The authors concluded, “Our study shows very high prevalence (96.7%) of vitamin D deficiency in Asian-Indian patients with fragility hip fracture. The BMD of these patients is significantly low in comparison to age and sex matched healthy controls. More fractures occurred at home than outside, with a majority of fall (sic) being in the bathroom.”

Editor's comments. This is a very interesting study with a group of findings that are explained in more detail than usually happens. One extremely important finding is that 51.5% of falls/slips occurred in the bathroom. This means the bathroom is a dangerous place for older individuals. They should take every precaution to make it safer: include handles on the walls, cover slippery surfaces with mats that are sticky, assure that small rugs and carpets are slip-proof, etc.
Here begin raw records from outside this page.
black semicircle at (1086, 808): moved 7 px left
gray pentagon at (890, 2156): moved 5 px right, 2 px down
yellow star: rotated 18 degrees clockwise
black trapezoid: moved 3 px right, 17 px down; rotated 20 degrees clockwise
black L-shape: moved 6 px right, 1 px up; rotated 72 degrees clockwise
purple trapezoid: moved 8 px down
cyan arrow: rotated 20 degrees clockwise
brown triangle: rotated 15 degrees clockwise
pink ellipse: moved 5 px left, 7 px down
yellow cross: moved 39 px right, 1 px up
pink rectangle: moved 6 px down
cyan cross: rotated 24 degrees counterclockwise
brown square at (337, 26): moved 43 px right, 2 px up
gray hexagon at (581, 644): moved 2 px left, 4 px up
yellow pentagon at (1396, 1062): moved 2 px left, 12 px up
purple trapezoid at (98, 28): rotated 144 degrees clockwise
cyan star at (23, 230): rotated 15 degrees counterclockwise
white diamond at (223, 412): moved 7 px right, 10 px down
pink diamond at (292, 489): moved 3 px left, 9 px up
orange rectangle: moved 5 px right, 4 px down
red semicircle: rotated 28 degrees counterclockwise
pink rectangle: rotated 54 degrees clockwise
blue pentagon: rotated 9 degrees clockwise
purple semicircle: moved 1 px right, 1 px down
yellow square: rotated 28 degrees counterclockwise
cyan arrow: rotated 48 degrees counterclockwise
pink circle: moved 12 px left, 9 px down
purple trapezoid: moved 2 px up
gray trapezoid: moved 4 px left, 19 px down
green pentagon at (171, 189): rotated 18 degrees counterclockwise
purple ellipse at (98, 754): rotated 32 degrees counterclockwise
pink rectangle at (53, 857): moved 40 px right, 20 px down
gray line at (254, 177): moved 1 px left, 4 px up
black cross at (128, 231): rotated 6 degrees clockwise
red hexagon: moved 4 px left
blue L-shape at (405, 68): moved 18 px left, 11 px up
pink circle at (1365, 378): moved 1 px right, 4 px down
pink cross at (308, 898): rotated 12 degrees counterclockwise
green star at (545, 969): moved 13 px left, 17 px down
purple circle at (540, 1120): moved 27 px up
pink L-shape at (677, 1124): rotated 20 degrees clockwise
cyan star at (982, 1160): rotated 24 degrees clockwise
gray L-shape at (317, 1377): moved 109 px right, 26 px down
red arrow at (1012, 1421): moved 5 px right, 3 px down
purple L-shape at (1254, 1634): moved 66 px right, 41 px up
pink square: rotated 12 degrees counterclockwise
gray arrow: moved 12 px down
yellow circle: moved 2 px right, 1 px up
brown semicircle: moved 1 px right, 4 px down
Of additional importance is that serum vitamin D levels are important, and often not adequately maintained by older individuals. This is easily remedied by either adequate time spent in the sun with enough surface area of the skin exposed and during the middle of the day when UVB radiation is at maximum levels. But older individuals often only produce 25% or so of vitamin D compared to younger persons. So they will need to spend more time in the sun. In addition to sun exposure, or in lieu of it, adequate vitamin D3 supplements can be taken. There is a wide range of recommendations on the correct amount. But from my readings 400-600 IU is woefully inadequate, even though that number if often mentioned and is the what is in many multivitamins. Certainly 1,000 IU/day would be needed, and up to 5,000 IU/day have shown to cause no harm. Note that in the vitamin D3 study by Heaney and others linked above, individuals were given 50,000 IU/week. This high of dosage gave a mean serum vitamin D level of 45 ng/ml, which is considered sufficient, but not overly high.